ADAMUS: Teşekkürler.

LINDA: Birbirlerine o kadar uygunlar ki.

ADAMUS: Evet. (izleyiciler onlar stüdyoya geri dönerken alkışlar) Oh, ben sizi biraz önce öteki tarafta görmüştüm. (Adamus kıkırdar)

LINDA: Bir şey yapacaksan doğru yap.

ADAMUS: Oh, senin arada bir hareket etmen gerekiyor. Bu kadar tutucu olmayı bırak, hepiniz bırakın. Sizin biraz hareket etmeniz gerekiyor.

LINDA: Sen edebilirsin. Sen edebilirsin.

ADAMUS: Sen, "Onun kahvesini neden Kerri veya Sandra taşıyor?" diyorsun.

LINDA: Çünkü taşıyabilir.

ADAMUS: Neden olmasın? Neden olmasın?

LINDA: Taşıyabilir çünkü.

ADAMUS: Çünkü ondan sonra ben onun sahneye çıkmasını isteyebilirim, Sandra ve bunun için bir makbuz al. (izleyiciler alkışlar) Bu nedenle işte. Bu nedenle. Onun için teşekkürler.

SANDRA: Rica ederim.

ADAMUS: Şahane kahve için de sana teşekkür ederim. Oh, o bir maçaya dönüştü. Böyle olacağını biliyordum. (kahkahalar)

LINDA: (güler) Vay!

ADAMUS: Evet.

Şaud'a başlarken hadi güzel, derin bir nefes alalım. Oh! Burası o kadar güzel hissettiriyor ki.

Bedenli Üstatlar

Şu anda bu gezegende bedenlenmiş, idrak etmiş Üstat olarak yürüyen tam beş tane Şambra var. Beş. (izleyiciler alkışlar)

LINDA: Vay! Müthiş!

ADAMUS: Bu biraz zaman aldı. Bu biraz zaman aldı ve ben yol boyunca çoğunuzun merak içinde, "Biz sadece iki kişiyiz. Sayıyı nasıl artıracağız? Bu ben mi olacağım? diye sorduğunuzu biliyorum. Siz, "Biz bir gün beş kişiye ulaşabilecek miyiz? Bu benim sihirli rakamım sanki. Sihirli diyorum çünkü topun gerçekten yuvarlanmasını sağlamak için, mısırın patlaması için belli bir oranda enerjiye ve bilinç derecesine ihtiyaç vardı.

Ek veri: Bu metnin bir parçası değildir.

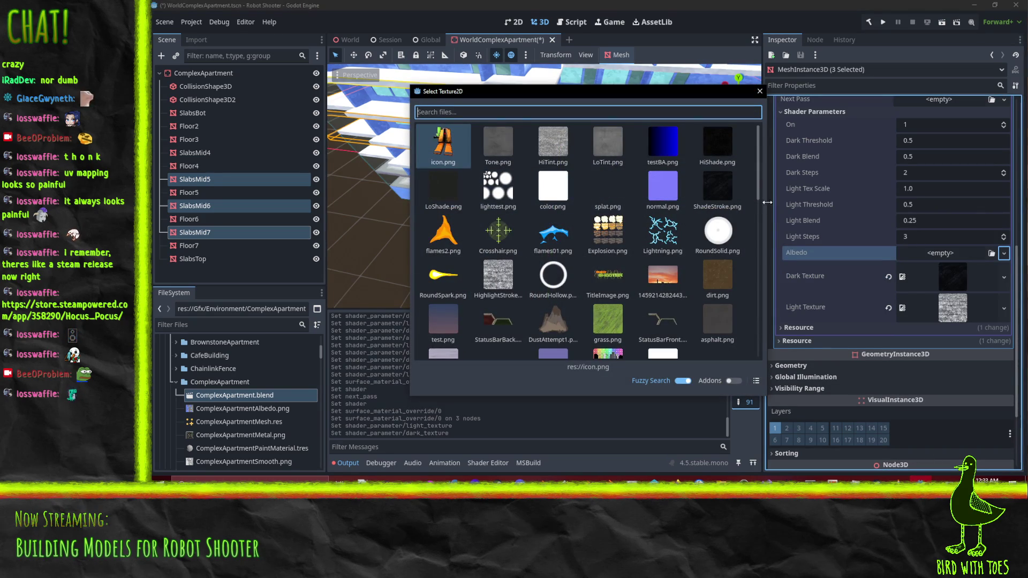
text(slabs)
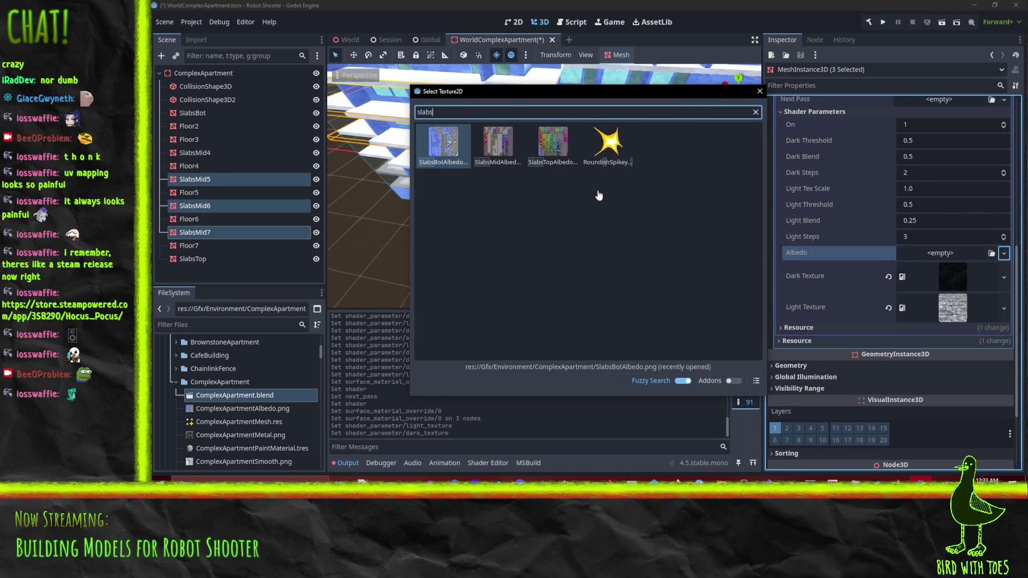
click(493, 151)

Ben isimleri açıklamayacağım. Bunun bir önemi yok ve o kişi siz de olabilirsiniz, (Adamus kıkırdar) veya olamaya da bilirsiniz. İsimlerin açıklanması o kadar önemli değil çünkü belli bir... oh, tatlım! (18. yy kostümü giymiş bir hanıma hitaben) Oh tatlım! O sen misin? Buraya gel lütfen. Bunun için kendimi tutamam. Tutamam. Oh, hanımefendi, ne...

HENRIETTE: (ona bir içecek uzatır ve Fransızca konuşur) Bonjour!

ADAMUS: Bonjour. Ahh! Ahh!

HENRIETTE: (Fransızca konuşur)

ADAMUS: Oui.(Fr. evet) Evet. O kadar zarif gözüküyorsun ki. (izleyiciler alkışlar) Hanımefendi için. (ikisi de bir yudum alır) Sanırım şu andan itibaren bütün Şaudlar farklı olacak. (kahkahalar) Sen kesinlikle inanılmaz güzelsin.

HENRIETTE: Seni hatırlıyorum.

ADAMUS: Evet, ben de seni hatırlıyorum.

HENRIETTE: Bir öpücük alabilir miyim?

ADAMUS: Bir öpücük alabilirsin. Oh. Linda'nın şarabımı tutması lazım ama... (kahkahalar artar) Biraz...(dokunmadan her iki yanağını öper) Gerçek bir centilmen aslında dudaklarını yüzüne veya ellerine dokundurmadan öper. Ama ne olursa olsun teşekkür ederim tatlım. Teşekkür ederim. (kadeh tokuştururlar) Yeniden şerefe. Ah! Neden herkes buraya gelirken kostüm giymiyor? (bazı kıkırdamalar) Böyle giyinmiş olarak değil. (Cauldre'nin kıyafetini göstererek) Bu sanki kiliseye ya da cenazeye gidiyormuş gibi giyinmek. (izleyiciler "Ohhh!" der). Bir içki?

LINDA: Hayır, teşekkürler.

ADAMUS: Peki. O zaman kollarımı hareket ettirebilmem için bunu kenara koyar mısın?

Beş. Bu herkeste bir momentumun oluşması için gereken sayı.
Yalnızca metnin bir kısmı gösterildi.